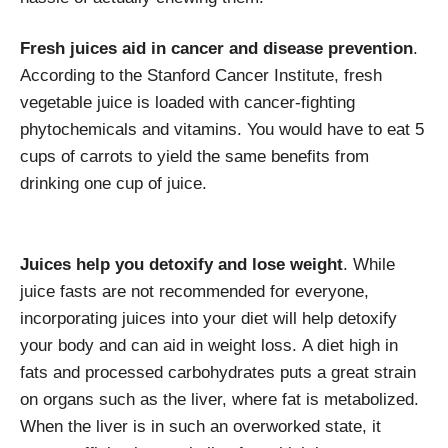
Fresh juices aid in cancer and disease prevention
.
According to the Stanford Cancer Institute, fresh
vegetable juice is loaded with cancer-fighting
phytochemicals and vitamins. You would have to eat 5
cups of carrots to yield the same benefits from
drinking one cup of juice.
Juices help you detoxify and lose weight
. While
juice fasts are not recommended for everyone,
incorporating juices into your diet will help detoxify
your body and can aid in weight loss. A diet high in
fats and processed carbohydrates puts a great strain
on organs such as the liver, where fat is metabolized.
When the liver is in such an overworked state, it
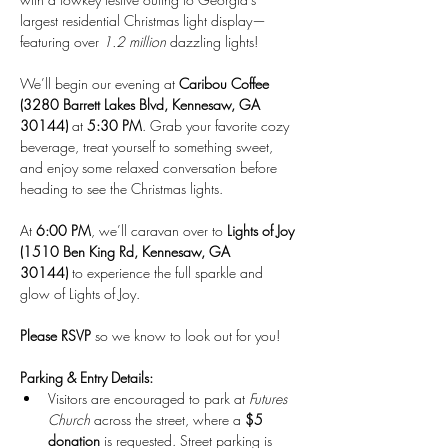
largest residential Christmas light display—
featuring over 
1.2 million
 dazzling lights!
We’ll begin our evening at 
Caribou Coffee 
(3280 Barrett Lakes Blvd, Kennesaw, GA 
30144)
 at 
5:30 PM
. Grab your favorite cozy 
beverage, treat yourself to something sweet, 
and enjoy some relaxed conversation before 
heading to see the Christmas lights.
At 
6:00 PM
, we’ll caravan over to 
Lights of Joy 
(1510 Ben King Rd, Kennesaw, GA 
30144)
 to experience the full sparkle and 
glow of Lights of Joy.
Please RSVP
 so we know to look out for you!
Parking & Entry Details:
Visitors are encouraged to park at 
Futures 
Church
 across the street, where a 
$5 
donation
 is requested. Street parking is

Job
Copy the entries exactly. Leave out the images.

Solution to this problem
Fresh juices aid in cancer and disease prevention
.
According to the Stanford Cancer Institute, fresh
vegetable juice is loaded with cancer-fighting
phytochemicals and vitamins. You would have to eat 5
cups of carrots to yield the same benefits from
drinking one cup of juice.
Juices help you detoxify and lose weight
. While
juice fasts are not recommended for everyone,
incorporating juices into your diet will help detoxify
your body and can aid in weight loss. A diet high in
fats and processed carbohydrates puts a great strain
on organs such as the liver, where fat is metabolized.
When the liver is in such an overworked state, it
largest residential Christmas light display—
featuring over 
1.2 million
 dazzling lights!
We’ll begin our evening at 
Caribou Coffee 
(3280 Barrett Lakes Blvd, Kennesaw, GA 
30144)
 at 
5:30 PM
. Grab your favorite cozy 
beverage, treat yourself to something sweet, 
and enjoy some relaxed conversation before 
heading to see the Christmas lights.
At 
6:00 PM
, we’ll caravan over to 
Lights of Joy 
(1510 Ben King Rd, Kennesaw, GA 
30144)
 to experience the full sparkle and 
glow of Lights of Joy.
Please RSVP
 so we know to look out for you!
Parking & Entry Details:
Visitors are encouraged to park at 
Futures 
Church
 across the street, where a 
$5 
donation
 is requested. Street parking is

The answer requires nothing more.